The Davis family, a white family, purchased the island of Key Biscayne and later sold a few acres on the southern tip of the island to the U.S. government for a lighthouse to be built. The purpose was to prevent shipwrecks on the Great Florida Reef.
Shipwrecks were so common that local settlers and “wreckers”, mainly from key West, collected what could be salvaged to keep or sell developing the wrecking industry in Key West.
[ * The Cape Florida Lighthouse and keeper’s house were built in 1825.]
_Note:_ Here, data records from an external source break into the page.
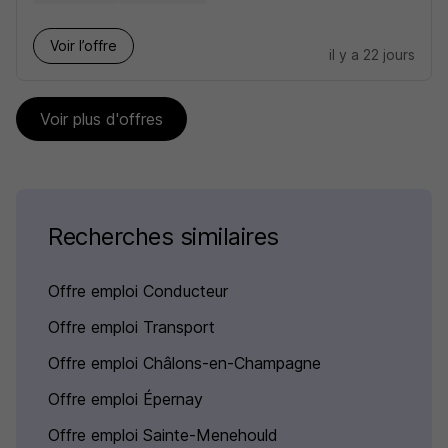
Voir l’offre
il y a 22 jours
Voir plus d'offres
Recherches similaires
Offre emploi Conducteur
Offre emploi Transport
Offre emploi Châlons-en-Champagne
Offre emploi Épernay
Offre emploi Sainte-Menehould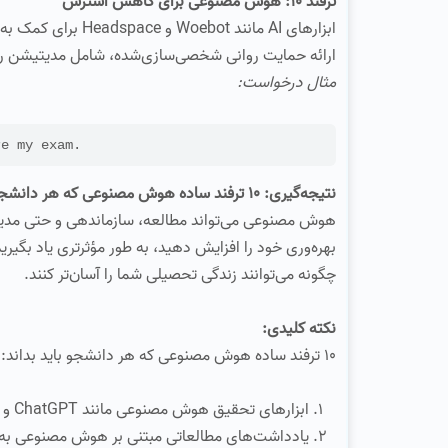
ترفند 10: هوش مصنوعی برای کاهش استرس
ابزارهای AI مانند
ارائه حمایت روانی شخصی‌سازی‌شده، شامل مدیتیشن راهن
مثال درخواست:
re my exam.
نتیجه‌گیری: 10 ترفند ساده هوش مصنوعی که هر دانشجویان باید بداند
هوش مصنوعی می‌تواند مطالعه، سازماندهی و حتی مدیریت 
بهره‌وری خود را افزایش دهید، به طور مؤثرتری یاد بگیرید
چگونه می‌توانند زندگی تحصیلی شما را آسان‌تر کنند.
نکته کلیدی:
10 ترفند ساده هوش مصنوعی که هر دانشجو باید بداند:
ابزارهای تحقیق هوش مصنوعی مانند ChatGPT و Scholarcy با یافتن و خلاصه‌سازی سریع مقالات علمی زمان شما را صرفه‌جویی می‌کنند.
یادداشت‌های مطالعاتی مبتنی بر هوش مصنوعی به د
By the mid-1830s, the lighthouse keeper was Joe Thompson who had a black slave named Arron Carter as his helper. After the Second Seminole War broke out in December 1835, the lighthouse was a refuge for white settlers. On July 23, 1836, Seminoles arrived to attack the lighthouse.
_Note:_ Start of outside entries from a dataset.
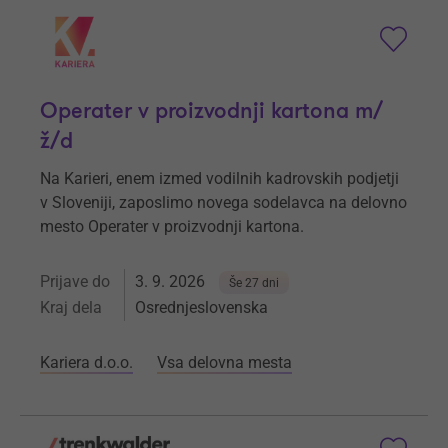
Operater v proizvodnji kartona m/
ž/d
Na Karieri, enem izmed vodilnih kadrovskih podjetji
v Sloveniji, zaposlimo novega sodelavca na delovno
mesto Operater v proizvodnji kartona.
Prijave do
3. 9. 2026
Še 27 dni
Kraj dela
Osrednjeslovenska
Kariera d.o.o.
Vsa delovna mesta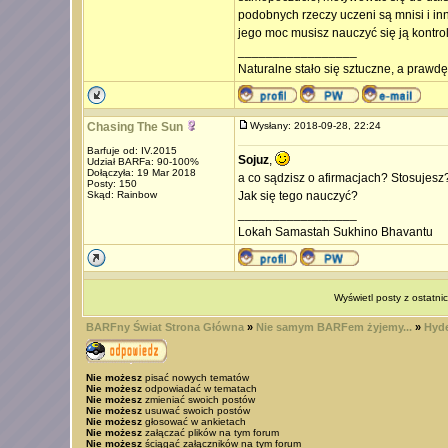
podobnych rzeczy uczeni są mnisi i in
jego moc musisz nauczyć się ją kontro
_________________
Naturalne stało się sztuczne, a prawd
Chasing The Sun
Wysłany: 2018-09-28, 22:24
Barfuje od: IV.2015
Sojuz
,
Udział BARFa: 90-100%
Dołączyła: 19 Mar 2018
a co sądzisz o afirmacjach? Stosujesz
Posty: 150
Skąd: Rainbow
Jak się tego nauczyć?
_________________
Lokah Samastah Sukhino Bhavantu
Wyświetl posty z ostatni
BARFny Świat Strona Główna
»
Nie samym BARFem żyjemy...
»
Hyde
Nie możesz
pisać nowych tematów
Nie możesz
odpowiadać w tematach
Nie możesz
zmieniać swoich postów
Nie możesz
usuwać swoich postów
Nie możesz
głosować w ankietach
Nie możesz
załączać plików na tym forum
Nie możesz
ściągać załączników na tym forum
Carter and Thompson moved to the relative safety at the top of the lighthouse.
Frustrated, that night the Indians set fires to doors and windows at the base of the lighthouse destroying the wooden stairs leading to the top and trapping the two men. The fire ignited oil cans at the base of the lighthouse. Thompson fired back at the Indians and ultimately threw gun powder down into the rising flames. The explosion killed Carter.
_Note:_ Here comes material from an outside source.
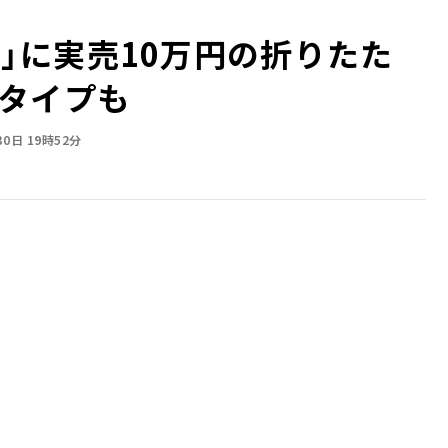
ike」に実売10万円の折りたた
タイプも
30日 19時52分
The Indians thought the explosion killed both men. They burned down the keeper’s home and took off in his boat. But the explosion actually put out the fire!
Thompson had no way to get down. He was alive but in bad shape with one of his feet almost severed. Carter was lying dead next to him for twelve hours until help arrived from a passing ship that heard the explosion some 12 miles away. The Carter’s body was buried near the lighthouse.
The structure was rebuilt in 1846 but put out of commission again by a Confederate raiding party in 1861. The light was extinguished in 1878 when it was replaced by the more powerful Fowey Rocks Lighthouse.
The lighthouse was relit in 1978 and is the centerpiece of the 406-acre Bill Baggs Cape Florida Recreation Area. The lighthouse is the oldest standing structure in South Florida.